Yea, the pervasiveness of this analogy is annoying because it's wrong (because a compiler is deterministic and tends to be a single point of trust, rather than trusting a crowdsourced package manager or a fuzzy machine learning model trained on a dubiously-curated sampling of what is often the entire internet), but it's hilarious because it's a bunch of programmers telling on themselves. You can know, at least at a high level of abstraction, what a compiler is doing with some basic googling, and a deeper understanding is a fairly common requirement in computer science education at the undergrad level

Don't get me wrong, I don't think you need or should need a degree to program, but if your standard of what abstractions you should trust is "all of them, it's perfectly fine to use a bunch of random stuff from anywhere that you haven't the first clue how it works or who made it" then I don't trust you to build stuff for me

I think you're mistaken on that. Maybe me and the engineers I know are below average on this but even our combined knowledge of the kinds of things _real_ compilers get up to probably only scratches the surface. Don't get me wrong, I know what compilers do _in principle_. Hell I've even built a toy compiler or two. But the compilers I use for work? I just trust that the know what they're doing.
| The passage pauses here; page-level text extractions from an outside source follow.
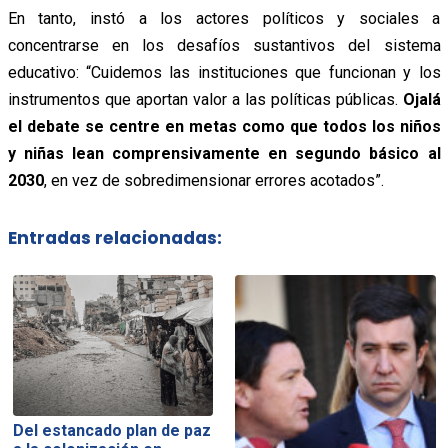
En tanto, instó a los actores políticos y sociales a
concentrarse en los desafíos sustantivos del sistema
educativo:
“Cuidemos las instituciones que funcionan y los
instrumentos que aportan valor a las políticas públicas.
Ojalá
el debate se centre en metas como que todos los niños
y niñas lean comprensivamente en segundo básico al
2030
, en vez de sobredimensionar errores acotados”.
Entradas relacionadas:
Del estancado plan de paz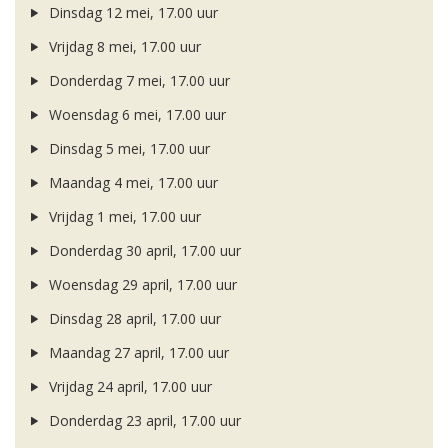
Dinsdag 12 mei, 17.00 uur
Vrijdag 8 mei, 17.00 uur
Donderdag 7 mei, 17.00 uur
Woensdag 6 mei, 17.00 uur
Dinsdag 5 mei, 17.00 uur
Maandag 4 mei, 17.00 uur
Vrijdag 1 mei, 17.00 uur
Donderdag 30 april, 17.00 uur
Woensdag 29 april, 17.00 uur
Dinsdag 28 april, 17.00 uur
Maandag 27 april, 17.00 uur
Vrijdag 24 april, 17.00 uur
Donderdag 23 april, 17.00 uur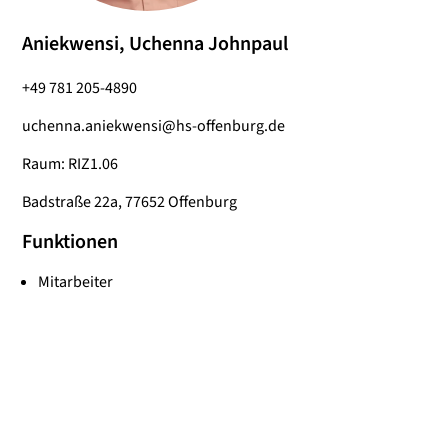
Aniekwensi, Uchenna Johnpaul
+49 781 205-4890
uchenna.aniekwensi@hs-offenburg.de
Raum: RIZ1.06
Badstraße 22a, 77652 Offenburg
Funktionen
Mitarbeiter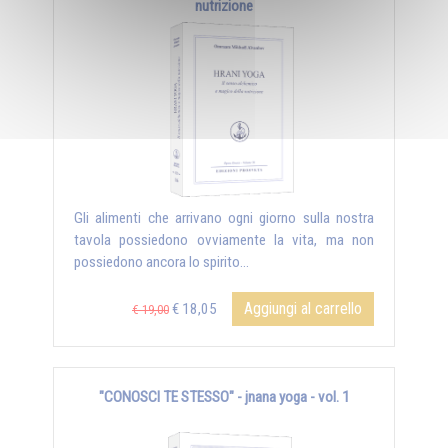
nutrizione
Gli alimenti che arrivano ogni giorno sulla nostra
tavola possiedono ovviamente la vita, ma non
possiedono ancora lo spirito...
Aggiungi al carrello
€ 18,05
€ 19,00
"CONOSCI TE STESSO" - jnana yoga - vol. 1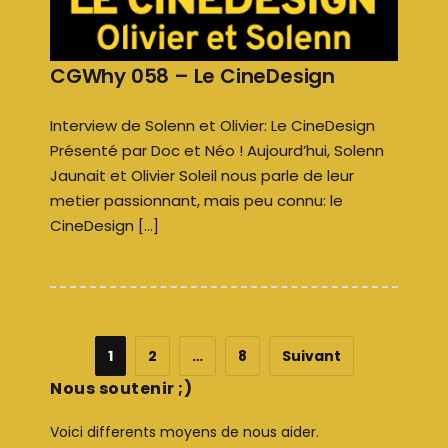
CGWhy 058 – Le CineDesign
Interview de Solenn et Olivier: Le CineDesign
Présenté par Doc et Néo ! Aujourd’hui, Solenn
Jaunait et Olivier Soleil nous parle de leur
metier passionnant, mais peu connu: le
CineDesign […]
1
2
…
8
Suivant
Nous soutenir ;)
Voici differents moyens de nous aider.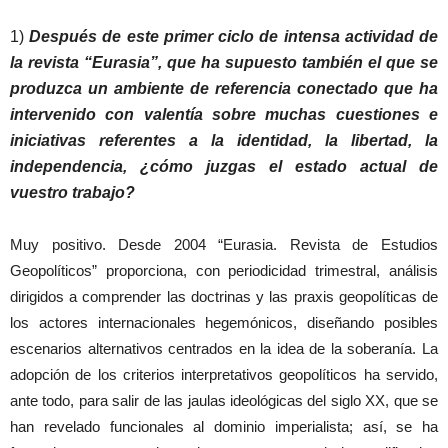
1)
Después de este primer ciclo de intensa actividad de
la revista “Eurasia”, que ha supuesto también el que se
produzca un ambiente de referencia conectado que ha
intervenido con valentía sobre muchas cuestiones e
iniciativas referentes a la identidad, la libertad, la
independencia, ¿cómo juzgas el estado actual de
vuestro trabajo?
Muy positivo. Desde 2004 “Eurasia. Revista de Estudios
Geopolíticos” proporciona, con periodicidad trimestral, análisis
dirigidos a comprender las doctrinas y las praxis geopolíticas de
los actores internacionales hegemónicos, diseñando posibles
escenarios alternativos centrados en la idea de la soberanía. La
adopción de los criterios interpretativos geopolíticos ha servido,
ante todo, para salir de las jaulas ideológicas del siglo XX, que se
han revelado funcionales al dominio imperialista; así, se ha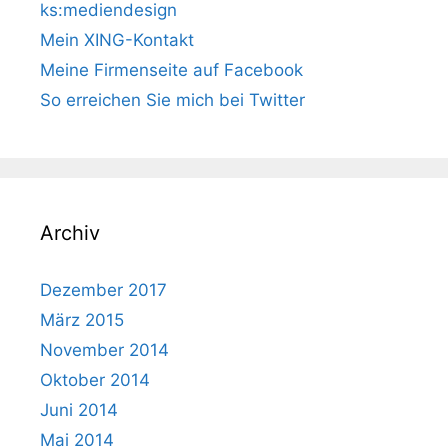
ks:mediendesign
Mein XING-Kontakt
Meine Firmenseite auf Facebook
So erreichen Sie mich bei Twitter
Archiv
Dezember 2017
März 2015
November 2014
Oktober 2014
Juni 2014
Mai 2014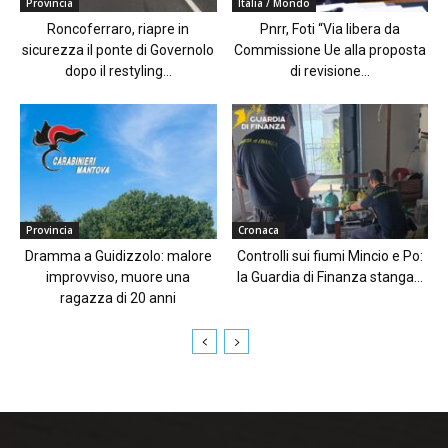
Provincia
Italia / Mondo
Roncoferraro, riapre in
Pnrr, Foti “Via libera da
sicurezza il ponte di Governolo
Commissione Ue alla proposta
dopo il restyling...
di revisione...
Provincia
Cronaca
Dramma a Guidizzolo: malore
Controlli sui fiumi Mincio e Po:
improvviso, muore una
la Guardia di Finanza stanga...
ragazza di 20 anni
I'd wager a lot of money that the huge majority of software engineers are not aware of almost any transformations that an optimizing compiler does. Especially after decades of growth in languages where most of the optimization is done in JIT rather than a traditional compilation process.

The big thing here is that the transformations maintain the clearly and rigorously defined semantics such that even if an engineer can't say precisely what code is being emitted, they can say with total confidence what the output of that code will be.

Not in any great detail. Gold vs ld isn't something I bet most programmers know rigorously, and thats fine! Compilers aren't deterministic, but we don't care because they're deterministic enough. Debian started a reproducible computing project in 2013 and, thirteen years later, we can maybe have that happen if you set everything up juuuuuust right.

They also realize that adding two integers in a higher level language could look quite different when compiled depending on the target hardware, but they still understand what is happening. Contrast that with your average llm user asking it to write a parser or http client from scratch. They have no idea how either of those things work nor do they have any chance at all of constructing one on their own.

> Then, when it fails [...], you can either poke it in the right ways or change your program in the right ways so that it works for you again. This is a horrible way to program; it’s all alchemy and guesswork and you need to become deeply specialized about the nuances of a single [...] implementation

In that post, the blanks reference a compiler’s autovectorizer. But you know what they could also reference? An aggresively opaque and undocumented, very complex CPU or GPU microarchitecture. (Cf. https://purplesyringa.moe/blog/why-performance-optimization-....)

I phrase I use is spooky action at a distance. Quantum entanglement but with software.